Opinion
Case No. 3:14-cv-00383-LRH-WGC
10-16-2014
ORDER
This action is a pro se petition for a writ of habeas corpus filed pursuant to 28 U.S.C. § 2254 by a Nevada state prisoner. The petition in the instant action challenges petitioner's state conviction in case number 92C108502. Petitioner previously challenged this same conviction in this Court, filed under case number 2:03-cv-00298-RCJ-RJJ. The petition in case number 2:03-cv-00298-RCJ-RJJ was reviewed on the merits and denied by order filed March 19, 2008. (ECF No. 71). Judgment was entered the same date. (ECF No. 72). Petitioner appealed. (ECF No. 73). In an opinion filed December 17, 2009, the United States Court of Appeals for the Ninth Circuit affirmed the denial of the habeas petition. (ECF No. 87).

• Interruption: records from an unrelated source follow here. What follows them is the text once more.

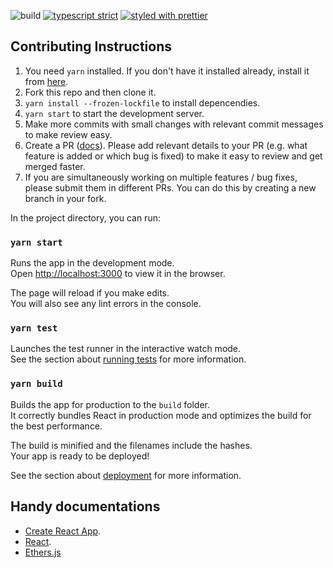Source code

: ![build](https://github.com/KMPARDS/timeally-tsx/workflows/build/badge.svg) [![typescript strict](https://badgen.net/badge/typescript/strict/blue?icon=typescript)](https://www.typescriptlang.org/) [![styled with prettier](https://img.shields.io/badge/styled_with-prettier-ff69b4.svg)](https://github.com/prettier/prettier)

## Contributing Instructions

1. You need `yarn` installed. If you don't have it installed already, install it from [here](https://classic.yarnpkg.com/en/docs/install/).
2. Fork this repo and then clone it.
3. `yarn install --frozen-lockfile` to install depencendies.
4. `yarn start` to start the development server.
5. Make more commits with small changes with relevant commit messages to make review easy.
6. Create a PR ([docs](https://docs.github.com/en/github/collaborating-with-issues-and-pull-requests/creating-a-pull-request)). Please add relevant details to your PR (e.g. what feature is added or which bug is fixed) to make it easy to review and get merged faster.
7. If you are simultaneously working on multiple features / bug fixes, please submit them in different PRs. You can do this by creating a new branch in your fork.

In the project directory, you can run:

### `yarn start`

Runs the app in the development mode.<br />
Open [http://localhost:3000](http://localhost:3000) to view it in the browser.

The page will reload if you make edits.<br />
You will also see any lint errors in the console.

### `yarn test`

Launches the test runner in the interactive watch mode.<br />
See the section about [running tests](https://facebook.github.io/create-react-app/docs/running-tests) for more information.

### `yarn build`

Builds the app for production to the `build` folder.<br />
It correctly bundles React in production mode and optimizes the build for the best performance.

The build is minified and the filenames include the hashes.<br />
Your app is ready to be deployed!

See the section about [deployment](https://facebook.github.io/create-react-app/docs/deployment) for more information.

## Handy documentations

- [Create React App](https://facebook.github.io/create-react-app/docs/getting-started).
- [React](https://reactjs.org/).
- [Ethers.js](https://docs.ethers.io/v5/)
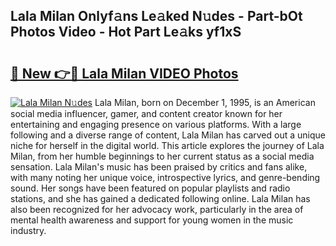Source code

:## Lala Milan Onlyf𝚊ns Le𝚊ked N𝚞des - Part-bOt Photos Video - Hot Part Le𝚊ks yf1xS

# <h2><a href="http://ac38739.deff.icu/?id=Lala+Milan">🔗 New 👉🔴 Lala Milan VIDEO Photos</a></h2>

[![Lala Milan N𝚞des](https://i.imgur.com/rIISA9y.gif)](http://ac38739.deff.icu/?id=Lala+Milan)
Lala Milan, born on December 1, 1995, is an American social media influencer, gamer, and content creator known for her entertaining and engaging presence on various platforms. With a large following and a diverse range of content, Lala Milan has carved out a unique niche for herself in the digital world. This article explores the journey of Lala Milan, from her humble beginnings to her current status as a social media sensation. Lala Milan's music has been praised by critics and fans alike, with many noting her unique voice, introspective lyrics, and genre-bending sound. Her songs have been featured on popular playlists and radio stations, and she has gained a dedicated following online. Lala Milan has also been recognized for her advocacy work, particularly in the area of mental health awareness and support for young women in the music industry.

"Before a second or successive application permitted by this section is filed in the district court, the applicant shall move in the appropriate court of appeals for an order authorizing the district court to consider the application." 28 U.S.C. § 2244(3)(A). The instant petition is a successive petition, which requires petitioner to seek and obtain leave of the Ninth Circuit Court of Appeal to pursue. See 28 U.S.C. § 2244(b)(3) et seq. Because the prior habeas corpus petition was decided on the merits, the instant habeas petition is a successive petition. McNabb v. Yates, 576 F.3d 1028, 1029 (9th Cir. 2009). Petitioner has not presented this Court with proof that he has obtained leave to file a successive petition from the Ninth Circuit Court of Appeals. Therefore, the instant petition will be dismissed as successive.

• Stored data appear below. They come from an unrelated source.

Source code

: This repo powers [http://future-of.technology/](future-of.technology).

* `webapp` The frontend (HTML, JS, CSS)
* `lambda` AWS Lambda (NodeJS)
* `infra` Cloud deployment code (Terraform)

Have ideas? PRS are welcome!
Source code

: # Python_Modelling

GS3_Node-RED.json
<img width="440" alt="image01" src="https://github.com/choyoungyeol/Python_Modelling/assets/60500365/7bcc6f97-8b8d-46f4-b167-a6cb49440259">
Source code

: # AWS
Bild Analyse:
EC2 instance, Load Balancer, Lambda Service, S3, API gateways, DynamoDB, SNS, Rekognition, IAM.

District courts are required to rule on the certificate of appealability in the order disposing of a proceeding adversely to the petitioner or movant, rather than waiting for a notice of appeal and request for certificate of appealability to be filed. Rule 11(a). In order to proceed with any appeal, petitioner must receive a certificate of appealability. 28 U.S.C. § 2253(c)(1); Fed. R. App. P. 22; 9th Cir. R. 22-1; Allen v. Ornoski, 435 F.3d 946, 950-951 (9th Cir. 2006); see also United States v. Mikels, 236 F.3d 550, 551-52 (9th Cir. 2001). Generally, a petitioner must make "a substantial showing of the denial of a constitutional right" to warrant a certificate of appealability. Id.; 28 U.S.C. § 2253(c)(2); Slack v. McDaniel, 529 U.S. 473, 483-84 (2000). "The petitioner must demonstrate that reasonable jurists would find the district court's assessment of the constitutional claims debatable or wrong." Id. (quoting Slack, 529 U.S. at 484). In order to meet this threshold inquiry, the petitioner has the burden of demonstrating that the issues are debatable among jurists of reason; that a court could resolve the issues differently; or that the questions are adequate to deserve encouragement to proceed further. Id. In this case, no reasonable jurist would find this Court's dismissal of the petition debatable or wrong. The Court therefore denies petitioner a certificate of appealability.
IT IS THEREFORE ORDERED that this action is DISMISSED as a successive petition.
IT IS FURTHER ORDERED that petitioner is DENIED A CERTIFICATE OF APPEALABILITY.
IT IS FURTHER ORDERED that the Clerk SHALL ENTER JUDGMENT accordingly.
DATED this 16th day of October, 2014.